Vor dem Landesgericht Feldkirch hat die Verhandlung gegen Verantwortliche eines Unternehmens aus Wolfurt begonnen, das in Zusammenhang mit einem großangelegten Legionellenausbruch steht. Nach Angaben der Staatsanwaltschaft war der dortige Kühlturm nach wochenlanger Suche als Quelle eines der größten Legionellenfälle in Österreich ausgemacht worden. Insgesamt waren mehr als 40 Personen erkrankt.
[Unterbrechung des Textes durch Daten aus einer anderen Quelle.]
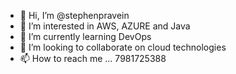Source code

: - 👋 Hi, I’m @stephenpravein
- 👀 I’m interested in AWS, AZURE and Java
- 🌱 I’m currently learning DevOps
- 💞️ I’m looking to collaborate on cloud technologies
- 📫 How to reach me ... 7981725388


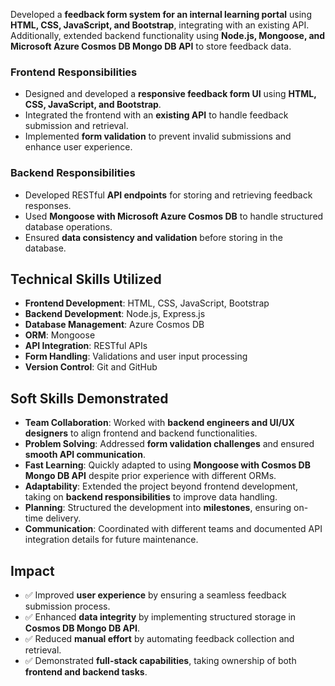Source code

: Developed a **feedback form system for an internal learning portal** using **HTML, CSS, JavaScript, and Bootstrap**, integrating with an existing API. Additionally, extended backend functionality using **Node.js, Mongoose, and Microsoft Azure Cosmos DB Mongo DB API** to store feedback data.

### Frontend Responsibilities

- Designed and developed a **responsive feedback form UI** using **HTML, CSS, JavaScript, and Bootstrap**.
- Integrated the frontend with an **existing API** to handle feedback submission and retrieval.
- Implemented **form validation** to prevent invalid submissions and enhance user experience.

### Backend Responsibilities

- Developed RESTful **API endpoints** for storing and retrieving feedback responses.
- Used **Mongoose with Microsoft Azure Cosmos DB** to handle structured database operations.
- Ensured **data consistency and validation** before storing in the database.

## Technical Skills Utilized

- **Frontend Development**: HTML, CSS, JavaScript, Bootstrap
- **Backend Development**: Node.js, Express.js
- **Database Management**: Azure Cosmos DB
- **ORM**: Mongoose
- **API Integration**: RESTful APIs
- **Form Handling**: Validations and user input processing
- **Version Control**: Git and GitHub

## Soft Skills Demonstrated

- **Team Collaboration**: Worked with **backend engineers and UI/UX designers** to align frontend and backend functionalities.
- **Problem Solving**: Addressed **form validation challenges** and ensured **smooth API communication**.
- **Fast Learning**: Quickly adapted to using **Mongoose with Cosmos DB Mongo DB API** despite prior experience with different ORMs.
- **Adaptability**: Extended the project beyond frontend development, taking on **backend responsibilities** to improve data handling.
- **Planning**: Structured the development into **milestones**, ensuring on-time delivery.
- **Communication**: Coordinated with different teams and documented API integration details for future maintenance.

## Impact

- ✅ Improved **user experience** by ensuring a seamless feedback submission process.
- ✅ Enhanced **data integrity** by implementing structured storage in **Cosmos DB Mongo DB API**.
- ✅ Reduced **manual effort** by automating feedback collection and retrieval.
- ✅ Demonstrated **full-stack capabilities**, taking ownership of both **frontend and backend tasks**.

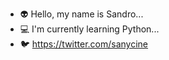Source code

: - 👽 Hello, my name is Sandro...
- 💻 I'm currently learning Python...
- 🐦 https://twitter.com/sanycine
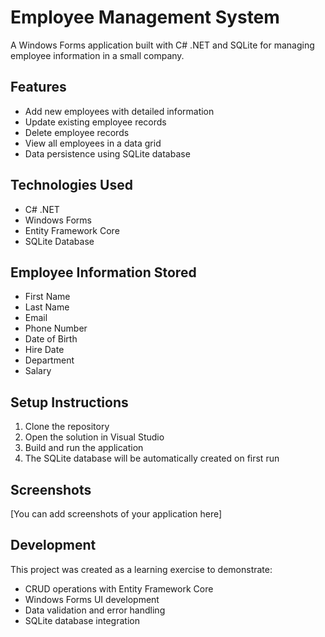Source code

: # Employee Management System

A Windows Forms application built with C# .NET and SQLite for managing employee information in a small company.

## Features

- Add new employees with detailed information
- Update existing employee records
- Delete employee records
- View all employees in a data grid
- Data persistence using SQLite database

## Technologies Used

- C# .NET
- Windows Forms
- Entity Framework Core
- SQLite Database

## Employee Information Stored

- First Name
- Last Name
- Email
- Phone Number
- Date of Birth
- Hire Date
- Department
- Salary

## Setup Instructions

1. Clone the repository
2. Open the solution in Visual Studio
3. Build and run the application
4. The SQLite database will be automatically created on first run

## Screenshots

[You can add screenshots of your application here]

## Development

This project was created as a learning exercise to demonstrate:
- CRUD operations with Entity Framework Core
- Windows Forms UI development
- Data validation and error handling
- SQLite database integration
Was der Anklage zufolge vorgeworfen wird
Gegen den Geschäftsführer, der für Betrieb und Wartung der Verdunstungsrückkühlanlage verantwortlich ist, sowie gegen einen technisch zuständigen Mitarbeiter richtet sich der Vorwurf, zwischen 2022 und Anfang 2025 keine ausreichende Pflege des Kühlturms vorgenommen zu haben. Konkret heißt es in der Anklageschrift, es sei „keine ausreichende laufende Biozid‑Dosierung und keine regelmäßige Legionellen‑Beprobung des Wassers des Kühlturms“ durchgeführt worden.
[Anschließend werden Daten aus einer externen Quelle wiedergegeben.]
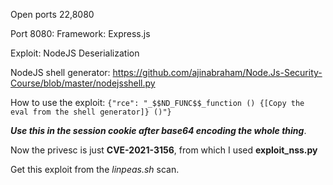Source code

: Open ports 22,8080

Port 8080:
  Framework: Express.js
  
  Exploit: NodeJS Deserialization
  
  NodeJS shell generator: https://github.com/ajinabraham/Node.Js-Security-Course/blob/master/nodejsshell.py
  
  How to use the exploit:
  `{"rce": "_$$ND_FUNC$$_function () {[Copy the eval from the shell generator]} ()"}`
  
  ***Use this in the session cookie after base64 encoding the whole thing***.
  
  Now the privesc is just **CVE-2021-3156**, from which I used **exploit_nss.py**
  
  Get this exploit from the *linpeas.sh* scan.
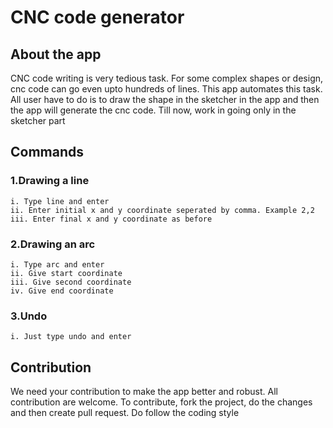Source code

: # CNC code generator

## About the app
CNC code writing is very tedious task. For some complex shapes or design, cnc code can go even upto hundreds of lines. 
This app automates this task. All user have to do is to draw the shape in the sketcher in the app and then the app will generate the cnc code. 
Till now, work in going only in the sketcher part


## Commands
### 1.Drawing a line
    i. Type line and enter
    ii. Enter initial x and y coordinate seperated by comma. Example 2,2
    iii. Enter final x and y coordinate as before
### 2.Drawing an arc
    i. Type arc and enter
    ii. Give start coordinate
    iii. Give second coordinate
    iv. Give end coordinate
### 3.Undo
    i. Just type undo and enter

## Contribution
We need your contribution to make the app better and robust. All contribution are welcome. To contribute, fork the project, do the changes and then create pull request. 
Do follow the coding style
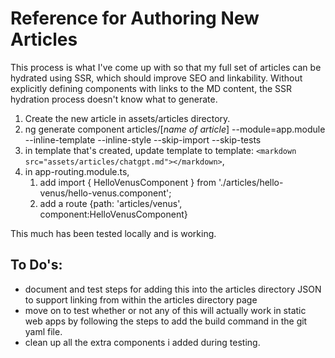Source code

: # Reference for Authoring New Articles 

This process is what I've come up with so that my full set of articles can be hydrated using SSR, which should improve SEO and linkability.  Without explicitly defining components with links to the MD content, the SSR hydration process doesn't know what to generate.

1. Create the new article in assets/articles directory.
2. ng generate component articles/[*name of article*] --module=app.module --inline-template --inline-style --skip-import --skip-tests
3. in template that's created, update template to template: `<markdown src="assets/articles/chatgpt.md"></markdown>`,
4.  in app-routing.module.ts, 
    1.  add import { HelloVenusComponent } from './articles/hello-venus/hello-venus.component';
    2.  add a route {path: 'articles/venus', component:HelloVenusComponent}

This much has been tested locally and is working.

## To Do's:
- document and test steps for adding this into the articles directory JSON to support linking from within the articles directory page
- move on to test whether or not any of this will actually work in static web apps by following the steps to add the build command in the git yaml file.
- clean up all the extra components i added during testing.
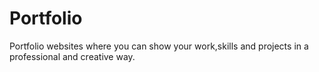 # Portfolio
Portfolio websites where you can show your work,skills and projects in a professional and creative way.

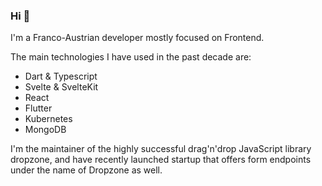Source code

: ### Hi 👋

I'm a Franco-Austrian developer mostly focused on Frontend.

The main technologies I have used in the past decade are:

- Dart & Typescript
- Svelte & SvelteKit
- React
- Flutter
- Kubernetes
- MongoDB

I'm the maintainer of the highly successful drag'n'drop JavaScript library dropzone, and have recently launched startup that offers form endpoints under the name of Dropzone as well.
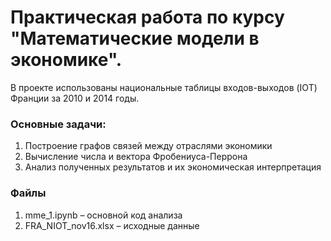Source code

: # Практическая работа по курсу "Математические модели в экономике".
В проекте использованы национальные таблицы входов-выходов (IOT) Франции за 2010 и 2014 годы. 
### Основные задачи:
1. Построение графов связей между отраслями экономики
2. Вычисление числа и вектора Фробениуса-Перрона
3. Анализ полученных результатов и их экономическая интерпретация
### Файлы
1. mme_1.ipynb – основной код анализа
2. FRA_NIOT_nov16.xlsx – исходные данные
„Massive Verunreinigungen in Form von Verschlammungen“ seien nicht in ausreichendem Maße dokumentiert und moniert worden.
Ein weiterer Beschuldigter ist ein Mitarbeiter eines Monitoring‑Unternehmens. Auch ihm wird vorgeworfen, Hinweise auf die Notwendigkeit kontinuierlicher Biozid‑Dosierung und regelmäßiger Legionellentests nicht ausreichend an das Betreiberunternehmen weitergegeben zu haben.
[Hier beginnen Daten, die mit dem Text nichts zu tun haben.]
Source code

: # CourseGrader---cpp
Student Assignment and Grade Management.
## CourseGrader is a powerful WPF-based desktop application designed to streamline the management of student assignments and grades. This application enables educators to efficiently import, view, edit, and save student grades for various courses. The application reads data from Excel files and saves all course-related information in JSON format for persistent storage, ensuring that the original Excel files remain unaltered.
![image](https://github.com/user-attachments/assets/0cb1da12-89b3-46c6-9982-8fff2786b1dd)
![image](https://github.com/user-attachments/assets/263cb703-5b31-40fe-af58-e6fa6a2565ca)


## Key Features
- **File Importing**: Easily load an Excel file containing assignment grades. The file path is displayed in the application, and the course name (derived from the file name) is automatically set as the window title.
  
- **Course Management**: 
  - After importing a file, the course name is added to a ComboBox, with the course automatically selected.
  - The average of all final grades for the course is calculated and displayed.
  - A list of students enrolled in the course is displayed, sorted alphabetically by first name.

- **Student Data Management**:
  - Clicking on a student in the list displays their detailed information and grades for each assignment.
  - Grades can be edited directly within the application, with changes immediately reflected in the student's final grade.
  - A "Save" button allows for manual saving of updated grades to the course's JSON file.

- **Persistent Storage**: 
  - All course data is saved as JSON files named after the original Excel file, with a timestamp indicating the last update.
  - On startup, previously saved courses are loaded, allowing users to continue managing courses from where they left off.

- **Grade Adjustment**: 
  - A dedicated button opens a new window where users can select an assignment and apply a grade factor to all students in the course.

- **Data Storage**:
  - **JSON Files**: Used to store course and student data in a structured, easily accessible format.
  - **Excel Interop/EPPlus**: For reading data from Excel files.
Konkrete Folgen und mögliche Strafen
Die Staatsanwaltschaft beantragt neben den strafrechtlichen Maßnahmen auch eine Verbandsgeldbuße gegen das Betreiberunternehmen. Im Strafgesetzbuch ist bei fahrlässiger Gemeingefährdung eine Freiheitsstrafe von bis zu ein Jahr oder eine Geldstrafe bis zu 720 Tagessätzen vorgesehen. Führt die Tat – wie hier vorgeworfen – zu „schweren Körperverletzungen einer größeren Zahl von Menschen“, kann der Strafrahmen bis zu drei Jahren Haft reichen. Die Verhandlung am Landesgericht ist für einen ganzen Tag von 9 Uhr bis 18 Uhr angesetzt.
- Ort: Wolfurt (Kühlturm des betroffenen Betriebs)
- Zeitraum der Vorwürfe: 2022 bis Anfang 2025
- Betroffene: mehr als 40 Erkrankte
- Verhandlungsort: Landesgericht Feldkirch
Welche Bedeutung hat der Prozess für die Region?
Der Fall ist nicht nur juristisch relevant, sondern berührt grundlegende Fragen des Gesundheitsschutzes und der industriellen Sorgfaltspflicht im Bezirk Feldkirch. Legionellen-Infektionen können schwere Erkrankungen auslösen; daher sind regelmäßige Kontrollen, dokumentierte Reinigungen und eine lückenlose Wartung von Kühltürmen zentrale Präventionsmaßnahmen. Für Betriebe in der Region hängt davon ab, wie streng Behörden und Gerichte künftig an den technischen und dokumentarischen Pflichten messen.
Für Einwohnerinnen und Einwohner sowie Beschäftigte in betroffenen Einrichtungen bedeutet das Verfahren, dass die Öffentlichkeit Einblick in Abläufe und Kontrollmängel bekommen könnte. Mögliche empfindliche Geldbußen und strafrechtliche Verurteilungen würden zugleich Signale an andere Betreiber senden: Sorgfaltspflichten dürfen nicht vernachlässigt werden, wenn Menschen gefährdet werden.
| Rolle | Vorwurf |
|---|---|
| Geschäftsführer (Betrieb & Wartung) | Unterlassene Biozid‑Dosierung und fehlende Legionellen‑Beprobung |
| Wartungsmitarbeiter | Unzureichende Reinigung und Dokumentation, Verschlammungen nicht moniert |
| Mitarbeiter Monitoring‑Firma | Nicht ausreichender Hinweis auf Notwendigkeit laufender Maßnahmen |
Der Ausgang des Prozesses wird auch für die Praxis in Betrieben im Bezirk Feldkirch von Bedeutung sein: Behörden, Unternehmen und Dienstleister werden die Urteile genau beobachten, um ihre eigenen Wartungspläne und Kontrollmechanismen gegebenenfalls anzupassen. Für Betroffene und Angehörige bleibt die Aufklärung darüber wichtig, wie es zu dem Ausbruch kommen konnte und welche Verantwortungen bestehen.